---------- Task input

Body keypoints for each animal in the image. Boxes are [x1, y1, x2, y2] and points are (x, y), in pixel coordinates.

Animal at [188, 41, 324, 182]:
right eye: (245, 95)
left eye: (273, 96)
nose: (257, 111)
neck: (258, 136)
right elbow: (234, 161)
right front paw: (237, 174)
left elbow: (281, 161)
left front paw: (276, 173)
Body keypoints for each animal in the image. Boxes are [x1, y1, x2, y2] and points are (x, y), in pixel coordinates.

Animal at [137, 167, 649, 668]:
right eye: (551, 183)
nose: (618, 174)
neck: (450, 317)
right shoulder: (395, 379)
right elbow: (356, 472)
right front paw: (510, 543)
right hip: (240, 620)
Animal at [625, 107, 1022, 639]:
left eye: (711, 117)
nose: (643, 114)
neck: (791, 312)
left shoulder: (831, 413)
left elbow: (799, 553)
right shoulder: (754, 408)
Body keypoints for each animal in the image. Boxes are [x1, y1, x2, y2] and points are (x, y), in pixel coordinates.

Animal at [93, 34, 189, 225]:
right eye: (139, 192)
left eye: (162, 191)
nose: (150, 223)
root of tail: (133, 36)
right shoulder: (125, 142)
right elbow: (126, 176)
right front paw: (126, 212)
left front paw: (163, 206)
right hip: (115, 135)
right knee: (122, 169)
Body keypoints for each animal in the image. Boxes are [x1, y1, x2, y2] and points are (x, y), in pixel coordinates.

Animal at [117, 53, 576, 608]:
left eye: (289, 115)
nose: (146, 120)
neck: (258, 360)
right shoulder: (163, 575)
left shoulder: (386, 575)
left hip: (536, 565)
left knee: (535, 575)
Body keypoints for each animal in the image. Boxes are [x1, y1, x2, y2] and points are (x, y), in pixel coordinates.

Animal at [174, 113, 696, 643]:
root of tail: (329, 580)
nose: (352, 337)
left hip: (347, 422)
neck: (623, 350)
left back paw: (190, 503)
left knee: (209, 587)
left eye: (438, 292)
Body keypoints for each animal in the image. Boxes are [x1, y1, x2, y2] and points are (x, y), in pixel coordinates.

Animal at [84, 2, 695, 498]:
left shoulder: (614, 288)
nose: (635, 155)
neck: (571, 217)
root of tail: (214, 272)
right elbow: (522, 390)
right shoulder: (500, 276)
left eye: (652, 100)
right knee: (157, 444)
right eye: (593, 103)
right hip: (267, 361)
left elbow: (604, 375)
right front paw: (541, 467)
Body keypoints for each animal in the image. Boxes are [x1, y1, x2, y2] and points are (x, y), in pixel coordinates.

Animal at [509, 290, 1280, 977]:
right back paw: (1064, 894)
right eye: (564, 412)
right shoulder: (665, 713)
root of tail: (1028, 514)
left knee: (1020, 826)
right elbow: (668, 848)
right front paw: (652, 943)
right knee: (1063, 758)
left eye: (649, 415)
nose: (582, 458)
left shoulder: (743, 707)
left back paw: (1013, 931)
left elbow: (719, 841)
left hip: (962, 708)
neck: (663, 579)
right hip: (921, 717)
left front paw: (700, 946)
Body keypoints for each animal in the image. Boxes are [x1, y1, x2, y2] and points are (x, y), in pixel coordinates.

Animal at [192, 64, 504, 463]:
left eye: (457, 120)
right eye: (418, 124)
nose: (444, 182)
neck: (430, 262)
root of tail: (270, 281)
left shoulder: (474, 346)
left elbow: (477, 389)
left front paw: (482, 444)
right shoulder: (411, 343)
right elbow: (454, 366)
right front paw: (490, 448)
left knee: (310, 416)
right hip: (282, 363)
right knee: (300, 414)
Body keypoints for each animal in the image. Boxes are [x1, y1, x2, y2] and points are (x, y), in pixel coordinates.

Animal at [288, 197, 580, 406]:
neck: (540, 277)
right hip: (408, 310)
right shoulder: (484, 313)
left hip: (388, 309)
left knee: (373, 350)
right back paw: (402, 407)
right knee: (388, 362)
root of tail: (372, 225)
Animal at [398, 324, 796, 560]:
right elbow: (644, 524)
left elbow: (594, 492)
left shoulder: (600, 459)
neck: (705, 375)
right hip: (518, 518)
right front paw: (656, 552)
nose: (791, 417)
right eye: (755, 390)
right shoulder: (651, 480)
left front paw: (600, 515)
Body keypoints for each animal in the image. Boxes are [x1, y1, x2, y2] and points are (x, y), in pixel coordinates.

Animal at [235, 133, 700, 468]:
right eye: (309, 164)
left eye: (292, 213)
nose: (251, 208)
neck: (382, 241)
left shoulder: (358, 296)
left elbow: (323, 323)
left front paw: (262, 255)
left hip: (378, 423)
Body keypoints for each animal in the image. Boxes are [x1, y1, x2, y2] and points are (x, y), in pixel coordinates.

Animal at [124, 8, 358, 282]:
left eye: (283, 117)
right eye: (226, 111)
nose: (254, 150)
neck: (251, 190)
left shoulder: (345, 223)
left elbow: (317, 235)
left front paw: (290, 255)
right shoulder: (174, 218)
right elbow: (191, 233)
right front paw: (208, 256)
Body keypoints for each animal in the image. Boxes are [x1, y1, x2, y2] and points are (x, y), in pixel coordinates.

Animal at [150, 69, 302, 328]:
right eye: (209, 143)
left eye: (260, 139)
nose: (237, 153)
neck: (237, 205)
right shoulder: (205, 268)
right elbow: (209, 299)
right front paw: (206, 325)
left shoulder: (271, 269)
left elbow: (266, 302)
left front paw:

--------------------

*Work instruction*
Can you repeat, word for word, every line above from the one containing "right front paw: (208, 256)" down to the one containing "right shoulder: (205, 268)", including both?

*Answer to this task*
right front paw: (208, 256)
Body keypoints for each animal in the image. Boxes are [x1, y1, x2, y2] and points are (x, y), in pixel coordinates.

Animal at [150, 69, 302, 328]:
right eye: (209, 143)
left eye: (260, 139)
nose: (237, 153)
neck: (237, 205)
right shoulder: (205, 268)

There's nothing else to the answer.